— Start EXTRACTED TEXT —
=Paper= {{Paper |id=Vol-2345/paper12 |storemode=property |title=Finding Temporal Trends of Scientific Concepts |pdfUrl=https://ceur-ws.org/Vol-2345/paper12.pdf |volume=Vol-2345 |authors=Michael Färber,Adam Jatowt |dblpUrl=https://dblp.org/rec/conf/ecir/FarberJ19 }} ==Finding Temporal Trends of Scientific Concepts== https://ceur-ws.org/Vol-2345/paper12.pdf

BIR 2019 Workshop on Bibliometric-enhanced Information Retrieval

Finding Temporal Trends of Scientific Concepts

Michael Färber1 and Adam Jatowt2
1
Department of Computer Science, University of Freiburg, Germany
michael.faerber@cs.uni-freiburg.de
2
Department of Social Informatics, Kyoto University, Japan
adam@kuis.db.kyoto-u.ac.jp

Abstract. Science evolves very rapidly, and researchers have studied the
evolution of coarse-grained research topics. However, to our knowledge,
no analysis of the temporal trends of fine-grained scientific concepts
has been performed based on papers’ full texts. For this paper, we
extract noun phrases as concepts from all computer science papers of
arXiv.org. We then identify positive and negative trends by means of
simple linear regression, Mann-Kendall test, and Theil-Sen estimate.
In our experiments, we obtain noteworthy findings about trends using
the Mann-Kendall test, while the Theil-Sen estimate and simple
linear regression lead to many non-scientific concepts. Our findings
are potentially relevant for both ordinary researchers and researchers
working in bibliometrics and scientometrics.
— End EXTRACTED TEXT —
— Start DATASET RECORDS —
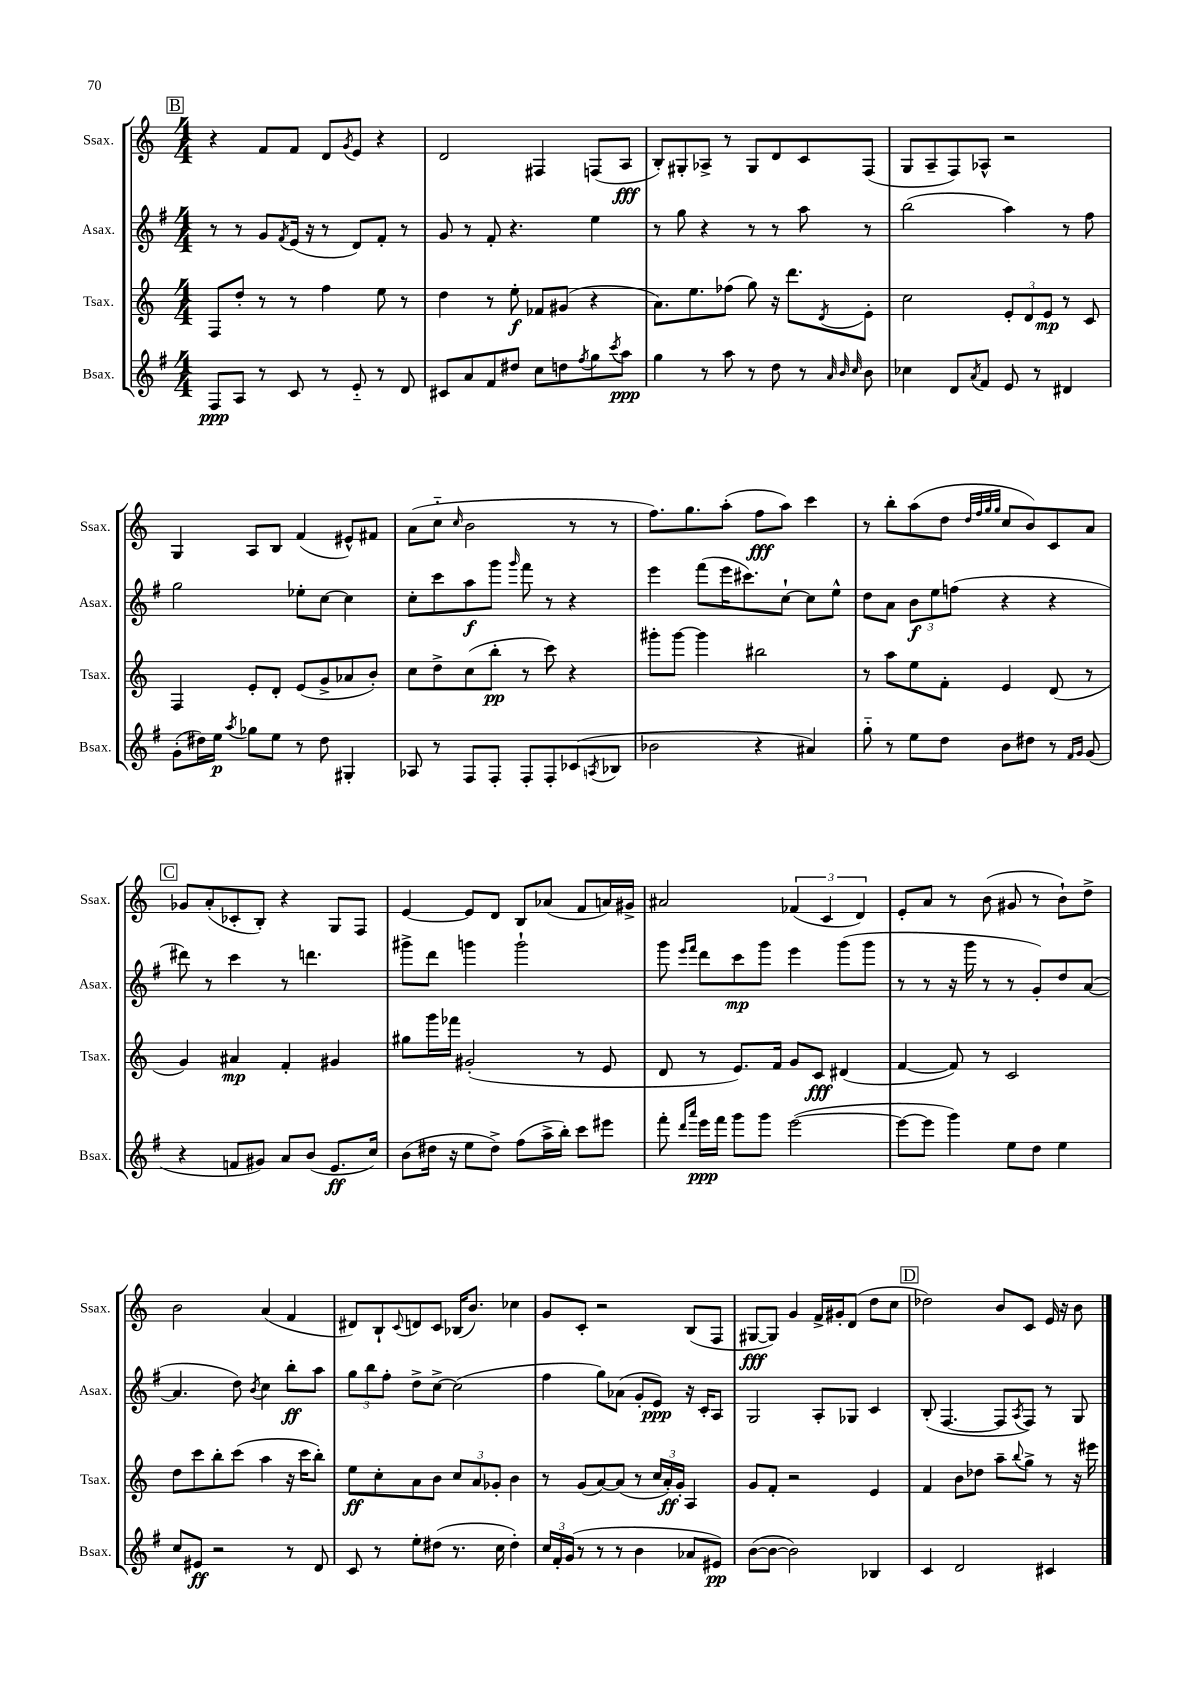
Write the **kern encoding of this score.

**kern	**dynam	**kern	**dynam	**kern	**dynam	**kern	**dynam
*part4	*part4	*part3	*part3	*part2	*part2	*part1	*part1
*staff4	*staff4	*staff3	*staff3	*staff2	*staff2	*staff1	*staff1
*I"Bsax.	*	*I"Tsax.	*	*I"Asax.	*	*I"Ssax.	*
*I'Bsax.	*	*I'Tsax.	*	*I'Asax.	*	*I'Ssax.	*
*clefG2	*	*clefG2	*	*clefG2	*	*clefG2	*
*k[f#]	*	*k[]	*	*k[f#]	*	*k[]	*
*M4/4	*	*M4/4	*	*M4/4	*	*M4/4	*
!!LO:REH:place=s1:t=B
=128	=128	=128	=128	=128	=128	=128	=128
8F#/L	ppp	8F/L	.	8r	.	4r	.
8A/J	.	8dd'/J	.	8r	.	.	.
8r	.	8r	.	8g/L	.	8f/L	.
.	.	.	.	8qf#/	.	.	.
8c/	.	8r	.	(16e/Jk	.	8f/J	.
.	.	.	.	16r	.	.	.
8r	.	4ff\	.	8r	.	8d/L	.
.	.	.	.	.	.	8qg/	.
8e/	.	.	.	8d/L)	.	8e/J	.
8r	.	8ee\	.	8f#'/J	.	4r	.
8d/	.	8r	.	8r	.	.	.
=129	=129	=129	=129	=129	=129	=129	=129
8c#X/L	.	4dd\	.	8g/	.	2d/	.
8a/	.	.	.	8r	.	.	.
8f#/	.	8r	.	8f#'/	.	.	.
8dd#X/J	.	8ee'\	f	4.r	.	.	.
8cc\L	.	8f-X/L	.	.	.	4F#X/	.
8ddn\	.	(8g#X/J	.	.	.	.	.
8qff#/	.	.	.	.	.	.	.
8gg\	.	4r	.	4ee\	.	(8Fn/L	.
8qccc/	.	.	.	.	.	.	.
8aa\J	ppp	.	.	.	.	8A/J	fff
=130	=130	=130	=130	=130	=130	=130	=130
4gg\	.	8.a\L)	.	8r	.	8B'/L)	.
.	.	.	.	8gg\	.	8G#X'/	.
.	.	8.ee\	.	.	.	.	.
8r	.	.	.	4r	.	8A-X^/J	.
8aa\	.	(8ff-X\J	.	.	.	8r	.
8r	.	8gg\)	.	8r	.	8G#/L	.
8dd\	.	16r	.	8r	.	8d/	.
.	.	8.ddd\L	.	.	.	.	.
8r	.	.	.	8aa\	.	8c/	.
32qqa/	.	.	.	.	.	.	.
32qqb/	.	.	.	.	.	.	.
32qqcc/	.	8qd/	.	.	.	.	.
8b\	.	8e'\J	.	8r	.	(8F/J	.
=131	=131	=131	=131	=131	=131	=131	=131
4cc-X\	.	2cc\	.	(2bb\	.	8G/L	.
.	.	.	.	.	.	8A~/	.
8d/L	.	.	.	.	.	8F/)	.
8qa/	.	.	.	.	.	.	.
8f#/J	.	.	.	.	.	8A-X^^/J	.
8e/	.	12e'/L	.	4aa\)	.	2r	.
.	.	12d/	.	.	.	.	.
8r	.	.	.	.	.	.	.
.	.	12e/J	mp	.	.	.	.
4d#X/	.	8r	.	8r	.	.	.
.	.	8c/	.	8ff#\	.	.	.
!!LO:LB:g=z
=132	=132	=132	=132	=132	=132	=132	=132
(8g'\L	.	4F/	.	2gg\	.	4G/	.
16dd#X\L)	.	.	.	.	.	.	.
16ee\JJ	p	.	.	.	.	.	.
8qaa/	.	.	.	.	.	.	.
8gg-X\L	.	8e'/L	.	.	.	8A/L	.
8ee\J	.	8d'/J	.	.	.	8B/J	.
8r	.	(8e/L	.	8ee-X'\L	.	(4f/	.
8dd#\	.	8g^/	.	[8cc\J	.	.	.
4G#X'/	.	8a-X/	.	4cc\]	.	8e#X^^/L)	.
.	.	8b'/J)	.	.	.	8f#X/J	.
=133	=133	=133	=133	=133	=133	=133	=133
8A-X/	.	8cc\L	.	8cc'\L	.	(8a\L	.
8r	.	8dd^\	.	8ccc\	.	8cc\J	.
.	.	.	.	.	.	16qqcc/	.
8F#/L	.	(8cc\	.	8aa\	f	2b\	.
8F#'/J	.	8bb'\J	pp	8ggg\J	.	.	.
.	.	.	.	16qqggg/	.	.	.
8F#'/L	.	8r	.	8fff#\	.	.	.
8F#'/	.	8ccc\)	.	8r	.	.	.
(8c-X/	.	4r	.	4r	.	8r	.
8qAn/	.	.	.	.	.	.	.
8B-X/J	.	.	.	.	.	8r	.
=134	=134	=134	=134	=134	=134	=134	=134
2b-X\	.	8ggg#X'\L	.	4eee\	.	8.ff\L)	.
.	.	[8ggg#\J	.	.	.	.	.
.	.	.	.	.	.	8.gg\	.
.	.	4ggg#\]	.	(8fff#\L	.	.	.
.	.	.	.	16eee\K	.	(8aa'\J	.
.	.	.	.	8.ccc#X\)	.	.	.
4r	.	2bb#X\	.	.	.	8ff\L	fff
.	.	.	.	[8cc`\J	.	8aa\J)	.
4a#X/)	.	.	.	8cc\L]	.	4ccc\	.
.	.	.	.	8ee^^\J	.	.	.
=135	=135	=135	=135	=135	=135	=135	=135
8gg\	.	8r	.	8dd\L	.	8r	.
8r	.	8aa\L	.	8a\J	.	8bb'\L	.
8ee\L	.	8ee\	.	12b\L	f	(8aa\	.
.	.	.	.	12ee\	.	.	.
8dd\J	.	8f'\J	.	.	.	8dd\J	.
.	.	.	.	(12ffn\J	.	.	.
.	.	.	.	.	.	32qqdd/LLL	.
.	.	.	.	.	.	32qqff/	.
.	.	.	.	.	.	32qqgg/	.
.	.	.	.	.	.	32qqgg/JJJ	.
8b\L	.	4e/	.	4r	.	8cc/L	.
8dd#X\J	.	.	.	.	.	8b/)	.
8r	.	(8d/	.	4r	.	8c/	.
16qqf#/LL	.	.	.	.	.	.	.
16qqg/JJ	.	.	.	.	.	.	.
(8g/	.	8r	.	.	.	8a/J	.
!!LO:LB:g=z
!!LO:REH:place=s1:t=C
=136	=136	=136	=136	=136	=136	=136	=136
4r	.	4g/)	.	8ddd#X\)	.	8g-X/L	.
.	.	.	.	8r	.	(8a'/	.
8fn/L	.	4a#X/	mp	4ccc\	.	8c-X'/	.
8g#X/J)	.	.	.	.	.	8B'/J)	.
8a/L	.	4f'/	.	8r	.	4r	.
(8b/J	.	.	.	4.dddn\	.	.	.
8.e/L	ff	4g#X/	.	.	.	8G/L	.
.	.	.	.	.	.	8F/J	.
16cc/Jk)	.	.	.	.	.	.	.
=137	=137	=137	=137	=137	=137	=137	=137
(8b\L	.	8gg#X\L	.	8ggg#X^\L	.	[4e/	.
16dd#X\Jk	.	16ggg\L	.	8ddd\J	.	.	.
16r	.	16fff-X\JJ	.	.	.	.	.
8ee\L	.	(2g#X'/	.	4gggn\	.	8e/L]	.
8dd#^\J)	.	.	.	.	.	8d/J	.
(8ff#\L	.	.	.	2ggg`\	.	8B/L	.
16aa^\L	.	.	.	.	.	(8a-X/J	.
16bb'\JJ)	.	.	.	.	.	.	.
8ccc\L	.	8r	.	.	.	8f/L	.
8eee#X\J	.	8e/	.	.	.	16an/L)	.
.	.	.	.	.	.	16g#X^/JJ	.
=138	=138	=138	=138	=138	=138	=138	=138
8fff#'\	.	8d/	.	8ggg\	.	2a#X/	.
16qqddd/LL	.	.	.	16qqeee/LL	.	.	.
16qqaaa/JJ	.	.	.	16qqfff#/JJ	.	.	.
16eee\LL	ppp	8r	.	8ddd\L	.	.	.
16fff#\JJ	.	.	.	.	.	.	.
8ggg\L	.	8.e/L)	.	8ccc\	mp	.	.
8ggg\J	.	.	.	8ggg\J	.	.	.
.	.	16f/Jk	.	.	.	.	.
([2eee\	.	8g/L	.	4eee\	.	(6f-X/	.
.	.	8c/J	fff	.	.	.	.
.	.	.	.	.	.	6c/	.
.	.	(4d#X/	.	(8ggg\L	.	.	.
.	.	.	.	.	.	6d/)	.
.	.	.	.	8ggg\J	.	.	.
=139	=139	=139	=139	=139	=139	=139	=139
8eee\L_	.	[4f/	.	8r	.	8e'/L	.
8eee\J]	.	.	.	8r	.	8a/J	.
4ggg\)	.	8f/])	.	16r	.	8r	.
.	.	.	.	16ggg\	.	.	.
.	.	8r	.	8r	.	(8b\	.
8ee\L	.	2c/	.	8r	.	8g#X/	.
8dd\J	.	.	.	8g'/L)	.	8r	.
4ee\	.	.	.	8dd/	.	8b`\L)	.
.	.	.	.	([8a/J	.	8dd^\J	.
!!LO:LB:g=z
=140	=140	=140	=140	=140	=140	=140	=140
8cc/L	.	8dd\L	.	4.a/]	.	2b\	.
8e#X/J	ff	8ccc\	.	.	.	.	.
2r	.	8bb'\	.	.	.	.	.
.	.	(8ccc\J	.	8dd\)	.	.	.
.	.	.	.	8qb/	.	.	.
.	.	4aa\	.	4cc\	.	(4a/	.
8r	.	16r	.	8bb'\L	ff	4f/	.
.	.	16ccc\KL	.	.	.	.	.
8d/	.	8bb'\J)	.	8aa\J	.	.	.
=141	=141	=141	=141	=141	=141	=141	=141
8c/	.	8ee\L	ff	12gg\L	.	8d#X/L)	.
.	.	.	.	12bb\	.	.	.
8r	.	8cc'\	.	.	.	8B`/	.
.	.	.	.	12ff#'\J	.	.	.
.	.	.	.	.	.	8qqc/	.
8ee'\L	.	8a\	.	8dd^\L	.	8dn/	.
(8dd#X\J	.	8b\J	.	[8cc^\J	.	8c/J	.
8.r	.	12cc/L	.	(2cc\]	.	(16B-X/KL	.
.	.	.	.	.	.	8.b/J)	.
.	.	12a/	.	.	.	.	.
.	.	12g-X'/J	.	.	.	.	.
16cc\	.	.	.	.	.	.	.
4dd#'\)	.	4b\	.	.	.	4cc-X\	.
=142	=142	=142	=142	=142	=142	=142	=142
24cc/LL	.	8r	.	4ff#\	.	8g/L	.
24f#'/	.	.	.	.	.	.	.
(24g/JJ	.	.	.	.	.	.	.
8r	.	(8g/L	.	.	.	8c'/J	.
8r	.	[8a/)	.	8gg\L)	.	2r	.
8r	.	(8a/J]	.	(8a-X\J	.	.	.
4b\	.	8r	.	8g'/L	.	.	.
.	.	24cc/LL	.	8e/J)	ppp	.	.
.	.	24a'/)	ff	.	.	.	.
.	.	24g'/JJ	.	.	.	.	.
8a-X/L	.	4A/	.	16r	.	(8B/L	.
.	.	.	.	16c'/KL	.	.	.
8e#X/J)	pp	.	.	8A/J	.	8F/J	.
=143	=143	=143	=143	=143	=143	=143	=143
([8b\L	.	8g/L	.	2G/	.	[8G#X/L	fff
8b\J_	.	8f'/J	.	.	.	8G#/J])	.
2b\])	.	2r	.	.	.	4g/	.
.	.	.	.	8A'/L	.	16f^/LL	.
.	.	.	.	.	.	16g#X'/J	.
.	.	.	.	8G-X/J	.	(8d/J	.
4B-X/	.	4e/	.	4c/	.	8dd\L	.
.	.	.	.	.	.	8cc\J	.
!!LO:REH:place=s1:t=D
=144	=144	=144	=144	=144	=144	=144	=144
4c/	.	4f/	.	(8B'/	.	2dd-X\)	.
.	.	.	.	[4.F#/	.	.	.
2d/	.	8b\L	.	.	.	.	.
.	.	8dd-X\J	.	.	.	.	.
.	.	8aa~\L	.	8F#/L]	.	8b/L	.
.	.	8qqbb/	.	8qA/	.	.	.
.	.	8gg^\J	.	8F#/J)	.	8c/J	.
4c#X/	.	8r	.	8r	.	16e/	.
.	.	.	.	.	.	16r	.
.	.	16r	.	8G/	.	8b\	.
.	.	16eee#X\	.	.	.	.	.
==	==	==	==	==	==	==	==
*-	*-	*-	*-	*-	*-	*-	*-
— End DATASET RECORDS —
▶ **JOBS**
a) Condense the paragraph of the paper on temporal trends of scientific concepts that begins "Abstract. Science evolves very rapidly" into a shorter version that keeps its main facts.
b) Reproduce word for word the part of the paper on scientific concept trends that opens with the words "Abstract. Science evolves" and closes with "and Theil-Sen estimate.".

▶ **ANSWERS TO THE PROBLEMS**
a) Research topics have been studied at a coarse-grained level, but the authors know of no full-text analysis of trends in fine-grained scientific concepts. They take noun phrases as concepts from all computer science papers on arXiv.org. They then find positive and negative trends using simple linear regression, the Mann-Kendall test, and the Theil-Sen estimate. The Mann-Kendall test gives noteworthy findings, while the Theil-Sen estimate and linear regression produce many non-scientific concepts. The results may be relevant to ordinary researchers and to those in bibliometrics and scientometrics.

b)
Abstract. Science evolves very rapidly, and researchers have studied the
evolution of coarse-grained research topics. However, to our knowledge,
no analysis of the temporal trends of fine-grained scientific concepts
has been performed based on papers’ full texts. For this paper, we
extract noun phrases as concepts from all computer science papers of
arXiv.org. We then identify positive and negative trends by means of
simple linear regression, Mann-Kendall test, and Theil-Sen estimate.